**Kutipan Bacaan**.
□ □ □ □ □
Pepet Malaysia & Thailand, Inklusi Keuangan RI Capai 76,2%

Jakarta, CNBC Indonesia - Otoritas Jasa Keuangan (OJK) menyatakan tingkat inklusi keuangan nasional saat ini sudah mencapai 76,2%, sedikit lebih baik dari target inklusi keuangan tahun 2019 sebesar 75%.
Kendati sudah meningkat, memang capaian ini masih lebih rendah dari negara lain seperti China dan India dengan indeks inklusi keuangan 80%, serta negara di ASEAN seperti Malaysia sebesar 85% dan Thailand sebesar 82% pada tahun 2017 menurut Global Findex Bank Dunia.
Menurut Peraturan OJK Nomor 76/POJK.07/2016, inklusi keuangan adalah ketersediaan akses pada berbagai lembaga, produk, dan layanan jasa keuangan sesuai dengan kebutuhan dan kemampuan masyarakat dalam rangka meningkatkan kesejahteraan.
Anggota Dewan Komisioner OJK Bidang Edukasi dan Perlindungan Konsumen, Tirta Segara menyatakan, inklusi keuangan di Indonesia memang jumlahnya masih belum merata.
Sebab, akses keuangan di wilayah perkotaan sebesar 83,6% masih lebih tinggi daripada di wilayah pedesaan 68,5%. Presiden JOko Widodo sebelumnya juga mengharapkan dalam 4 tahun ke depan, inklusi keuangan meningkat menjadi 90%.
"Oleh karena itu, kami terus fokus melakukan intensifikasi edukasi dan literasi keuangan terutama kepada generasi muda agar ke depan mereka lebih memahami dan mengerti produk atau jasa keuangan," kata Tirta Segara, saat membuka acara Bulan Inklusi Keuangan Tahun 2020, Senin (5/10/2020) secara daring.
□ □ □ □ □
**Data yang Diberikan**.
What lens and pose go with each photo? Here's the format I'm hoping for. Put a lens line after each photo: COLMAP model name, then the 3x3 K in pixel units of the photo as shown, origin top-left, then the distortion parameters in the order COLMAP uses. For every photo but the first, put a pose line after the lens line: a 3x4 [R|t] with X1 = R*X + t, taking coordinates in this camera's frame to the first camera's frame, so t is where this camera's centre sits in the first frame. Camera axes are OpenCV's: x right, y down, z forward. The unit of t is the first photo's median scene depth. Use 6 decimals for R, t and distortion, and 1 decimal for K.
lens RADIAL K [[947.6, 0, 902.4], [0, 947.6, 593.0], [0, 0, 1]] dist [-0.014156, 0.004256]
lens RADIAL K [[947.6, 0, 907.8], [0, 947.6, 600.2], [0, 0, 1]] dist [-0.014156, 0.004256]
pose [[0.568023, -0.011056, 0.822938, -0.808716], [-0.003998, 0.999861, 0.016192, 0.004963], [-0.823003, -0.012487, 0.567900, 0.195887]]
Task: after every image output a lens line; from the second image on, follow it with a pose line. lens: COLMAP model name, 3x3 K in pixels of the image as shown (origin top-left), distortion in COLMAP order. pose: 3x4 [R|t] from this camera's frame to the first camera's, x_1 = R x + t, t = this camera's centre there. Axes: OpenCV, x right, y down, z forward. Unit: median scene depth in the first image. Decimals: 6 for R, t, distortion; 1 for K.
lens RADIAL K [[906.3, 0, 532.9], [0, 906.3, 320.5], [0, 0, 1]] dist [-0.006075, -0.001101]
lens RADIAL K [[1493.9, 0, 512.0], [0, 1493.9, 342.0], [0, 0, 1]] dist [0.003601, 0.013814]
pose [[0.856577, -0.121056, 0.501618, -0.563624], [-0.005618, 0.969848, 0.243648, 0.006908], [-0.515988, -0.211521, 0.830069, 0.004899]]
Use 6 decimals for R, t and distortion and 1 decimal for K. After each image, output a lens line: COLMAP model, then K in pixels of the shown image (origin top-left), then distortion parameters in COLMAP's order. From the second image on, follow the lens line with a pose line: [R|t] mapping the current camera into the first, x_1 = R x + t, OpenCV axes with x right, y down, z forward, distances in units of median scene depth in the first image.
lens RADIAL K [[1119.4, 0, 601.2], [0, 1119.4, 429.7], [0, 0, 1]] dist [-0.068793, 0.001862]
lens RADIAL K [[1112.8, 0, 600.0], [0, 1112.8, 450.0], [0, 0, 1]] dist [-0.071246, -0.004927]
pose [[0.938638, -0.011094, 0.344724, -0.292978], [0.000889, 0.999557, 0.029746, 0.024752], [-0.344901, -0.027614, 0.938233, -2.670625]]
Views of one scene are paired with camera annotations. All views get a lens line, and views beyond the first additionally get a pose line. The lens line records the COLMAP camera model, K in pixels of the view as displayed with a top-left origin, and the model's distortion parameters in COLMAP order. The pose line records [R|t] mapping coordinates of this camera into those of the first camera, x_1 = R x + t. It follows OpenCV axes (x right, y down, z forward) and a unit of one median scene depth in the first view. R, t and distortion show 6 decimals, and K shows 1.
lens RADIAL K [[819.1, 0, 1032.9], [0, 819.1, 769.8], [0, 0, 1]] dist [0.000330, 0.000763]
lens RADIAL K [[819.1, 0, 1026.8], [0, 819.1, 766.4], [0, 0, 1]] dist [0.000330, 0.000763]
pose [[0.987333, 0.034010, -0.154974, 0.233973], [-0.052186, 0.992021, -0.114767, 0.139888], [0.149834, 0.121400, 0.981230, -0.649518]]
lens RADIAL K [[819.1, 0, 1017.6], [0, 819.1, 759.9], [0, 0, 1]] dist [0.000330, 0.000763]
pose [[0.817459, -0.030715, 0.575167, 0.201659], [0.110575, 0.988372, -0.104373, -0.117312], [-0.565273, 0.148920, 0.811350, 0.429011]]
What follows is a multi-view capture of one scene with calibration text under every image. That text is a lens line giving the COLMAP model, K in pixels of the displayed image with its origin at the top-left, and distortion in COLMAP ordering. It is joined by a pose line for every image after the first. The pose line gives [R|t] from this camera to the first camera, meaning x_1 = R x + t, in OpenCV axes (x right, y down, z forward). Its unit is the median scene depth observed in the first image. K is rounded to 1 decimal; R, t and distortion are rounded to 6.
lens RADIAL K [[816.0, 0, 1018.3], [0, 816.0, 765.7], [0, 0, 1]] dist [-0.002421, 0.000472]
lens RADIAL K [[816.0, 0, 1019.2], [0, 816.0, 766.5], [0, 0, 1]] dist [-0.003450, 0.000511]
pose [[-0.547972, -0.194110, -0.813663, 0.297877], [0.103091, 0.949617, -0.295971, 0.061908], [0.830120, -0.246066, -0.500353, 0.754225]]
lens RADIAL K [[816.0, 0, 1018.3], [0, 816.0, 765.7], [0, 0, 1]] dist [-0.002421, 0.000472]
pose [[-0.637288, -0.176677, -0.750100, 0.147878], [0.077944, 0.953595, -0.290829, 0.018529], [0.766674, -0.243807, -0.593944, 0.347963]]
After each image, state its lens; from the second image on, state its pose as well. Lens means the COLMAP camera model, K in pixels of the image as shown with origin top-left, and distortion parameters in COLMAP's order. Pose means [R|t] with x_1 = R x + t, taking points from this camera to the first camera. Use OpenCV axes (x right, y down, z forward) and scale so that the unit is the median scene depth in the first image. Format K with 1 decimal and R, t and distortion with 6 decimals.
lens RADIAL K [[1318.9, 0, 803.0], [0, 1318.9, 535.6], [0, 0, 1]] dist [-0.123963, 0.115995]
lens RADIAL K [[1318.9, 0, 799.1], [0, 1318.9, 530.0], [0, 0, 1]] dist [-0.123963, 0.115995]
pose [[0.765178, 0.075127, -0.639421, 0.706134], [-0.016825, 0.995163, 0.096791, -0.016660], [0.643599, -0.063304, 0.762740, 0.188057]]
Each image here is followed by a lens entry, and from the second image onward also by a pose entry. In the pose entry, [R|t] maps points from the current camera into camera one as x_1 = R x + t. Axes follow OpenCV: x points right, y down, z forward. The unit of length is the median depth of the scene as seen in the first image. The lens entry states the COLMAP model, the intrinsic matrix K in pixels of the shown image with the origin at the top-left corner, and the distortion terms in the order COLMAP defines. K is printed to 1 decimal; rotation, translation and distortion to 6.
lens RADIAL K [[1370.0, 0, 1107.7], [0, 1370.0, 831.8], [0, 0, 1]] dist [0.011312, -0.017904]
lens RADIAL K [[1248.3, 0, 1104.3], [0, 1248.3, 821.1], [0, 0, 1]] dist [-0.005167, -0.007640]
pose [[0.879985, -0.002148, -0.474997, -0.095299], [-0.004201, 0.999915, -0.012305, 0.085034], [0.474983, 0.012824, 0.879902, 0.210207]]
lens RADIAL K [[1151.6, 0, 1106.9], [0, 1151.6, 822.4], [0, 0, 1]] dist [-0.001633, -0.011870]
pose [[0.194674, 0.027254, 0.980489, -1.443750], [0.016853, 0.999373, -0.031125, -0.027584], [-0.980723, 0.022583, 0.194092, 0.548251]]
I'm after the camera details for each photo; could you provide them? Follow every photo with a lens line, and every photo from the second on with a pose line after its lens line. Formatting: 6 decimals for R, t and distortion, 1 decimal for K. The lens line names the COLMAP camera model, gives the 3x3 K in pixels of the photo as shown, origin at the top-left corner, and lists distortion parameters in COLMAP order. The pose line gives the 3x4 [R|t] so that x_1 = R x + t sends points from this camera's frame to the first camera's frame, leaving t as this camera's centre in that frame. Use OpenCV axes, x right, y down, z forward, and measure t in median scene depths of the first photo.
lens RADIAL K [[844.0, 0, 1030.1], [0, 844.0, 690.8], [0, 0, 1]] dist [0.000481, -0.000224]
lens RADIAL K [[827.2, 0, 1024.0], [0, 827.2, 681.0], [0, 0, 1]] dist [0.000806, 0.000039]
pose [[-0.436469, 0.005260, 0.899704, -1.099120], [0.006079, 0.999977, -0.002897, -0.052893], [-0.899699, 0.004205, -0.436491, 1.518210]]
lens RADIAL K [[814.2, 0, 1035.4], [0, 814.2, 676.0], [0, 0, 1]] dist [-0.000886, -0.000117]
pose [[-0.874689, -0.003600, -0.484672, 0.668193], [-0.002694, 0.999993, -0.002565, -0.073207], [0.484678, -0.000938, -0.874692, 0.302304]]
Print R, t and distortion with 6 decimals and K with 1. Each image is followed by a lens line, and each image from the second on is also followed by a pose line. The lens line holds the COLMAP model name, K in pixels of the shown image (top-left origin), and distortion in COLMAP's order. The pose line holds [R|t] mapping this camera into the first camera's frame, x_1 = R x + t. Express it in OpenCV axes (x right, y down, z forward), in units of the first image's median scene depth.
□ □ □ □ □
**Tugas**. Salin ulang bagian teks tentang inklusi keuangan, mulai dari "Menurut Peraturan OJK" dan berakhir pada "masih belum merata.", lalu ganti "kesejahteraan" dengan "kemakmuran".

**Jawaban**.
Menurut Peraturan OJK Nomor 76/POJK.07/2016, inklusi keuangan adalah ketersediaan akses pada berbagai lembaga, produk, dan layanan jasa keuangan sesuai dengan kebutuhan dan kemampuan masyarakat dalam rangka meningkatkan kemakmuran.
Anggota Dewan Komisioner OJK Bidang Edukasi dan Perlindungan Konsumen, Tirta Segara menyatakan, inklusi keuangan di Indonesia memang jumlahnya masih belum merata.